X-linked-agammaglobulinaemia

What is X-linked agammaglobulinaemia?

X-linked agammaglobulinaemia is an inherited genetic disorder characterised by the failure to produce mature B-lymphocytes and plasma cells. Affected patients have severe deficiencies in all immunoglobulins.

X-linked agammaglobulinaemia was first described in 1952 by Dr Ogden Bruton so is also called Bruton agammaglobulinaemia/hypogammaglobulinaemia.

What are gamma globulins?

Gamma globulins are also called immunoglobulins. They are proteins produced by plasma cells and are essential to the body’s immune defence system. Agammaglobulinaemia means the absence of gamma globulins.

Who gets X-linked agammaglobulinaemia?

The risk factors for X-linked agammaglobulinaemia include:

• Sex. The disease presents exclusively in males.
• Age. Patient generally begins to have symptoms between 6 and 18 months of age.
• Family history.
• Race. There appears to be no racial predilection.

What causes X-linked agammaglobulinaemia?

X-linked agammaglobulinaemia is caused by mutations on Bruton’s Tyrosine Kinase (BTK) gene, which was discovered in 1993. The gene normally promotes the maturation of B-lymphocytes. Since the BTK gene is found on the X-chromosome, X-linked agammaglobulinaemia presents exclusively in males. Females can present with an autosomal recessive version of agammaglobulinaemia.

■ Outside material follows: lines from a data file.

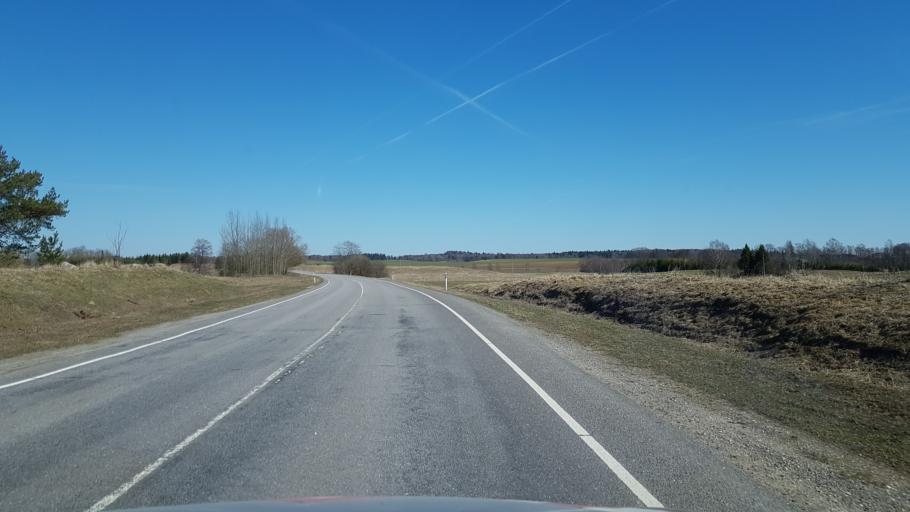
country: EE
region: Laeaene-Virumaa
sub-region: Vinni vald
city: Vinni
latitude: 59.3144
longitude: 26.4521
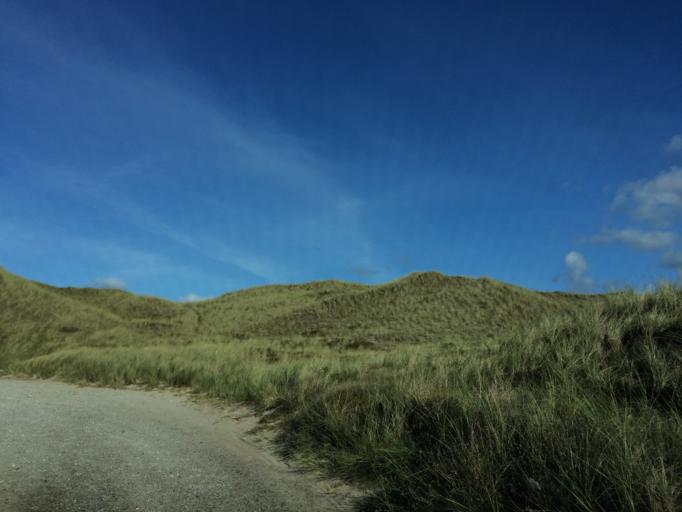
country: DK
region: Central Jutland
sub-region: Holstebro Kommune
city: Ulfborg
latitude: 56.2897
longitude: 8.1288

Genetics of X-Linked-agammaglobulinemia 

What are the clinical features of X-linked agammaglobulinaemia?

• Reduced lymphoid or reticuloendothelial organs, including the tonsil, lymph nodes, spleen, adenoids and intestinal Peyer patches
• Recurrent respiratory infections, including otitis media, pneumonia, bronchitis, or sinusitis; the most common causes are pneumococcus, streptococcus and staphylococcus.
• Chronic gastrointestinal symptoms eg, diarrhoea due to giardia infections
• Skin infections

Babies with X-linked agammaglobulinaemia appear healthy at first. They begin to have recurrent infections as the protection of their mother’s antibodies wears off.

How is X-linked agammaglobulinaemia diagnosed?

X-linked agammaglobulinaemia can be diagnosed on investigations including:

• Initial evaluation of serum immunoglobulins
• Measurement of B-cells in peripheral blood if initial testing reveals low serum immunoglobulins
• Molecular analysis, involving techniques such as single-strand confirmation polymorphism, DNA analysis, denaturing gradient gel electrophoresis, or reverse transcriptase polymerase tests on the BTK gene
• Genetic testing of the female relatives of a suspected X-linked agammaglobulinaemia patient
• In utero testing via chorionic villus sampling or amniocentesis
• Testing at birth for a decrease in CD19 B-cells, and an elevated level of T cells via fluorocytometric analysis.

What is the treatment for X-linked agammaglobulinaemia?

There is no cure for X-linked agammaglobulinaemia. However, treatment can greatly improve quality of life for X-linked agammaglobulinaemia patients.

• Life-long immunoglobulin replacement therapy, given intravenously or subcutaneously. This helps replace antibodies an X-linked agammaglobulinaemia patient cannot make for themselves.
• Antibiotics—sometimes used prophylactically to reduce infection rates.
• Avoid live vaccines—including measles, mumps, and rubella (MMR) vaccine, and the vaccines for polio, rotavirus, and varicella, which can cause the diseases they are supposed to prevent.

What is the outcome for X-linked agammaglobulinaemia?

Immunoglobulin replacement therapy reduces the risk of invasive infection. Chronic lung disease still develops and overall survival is reduced.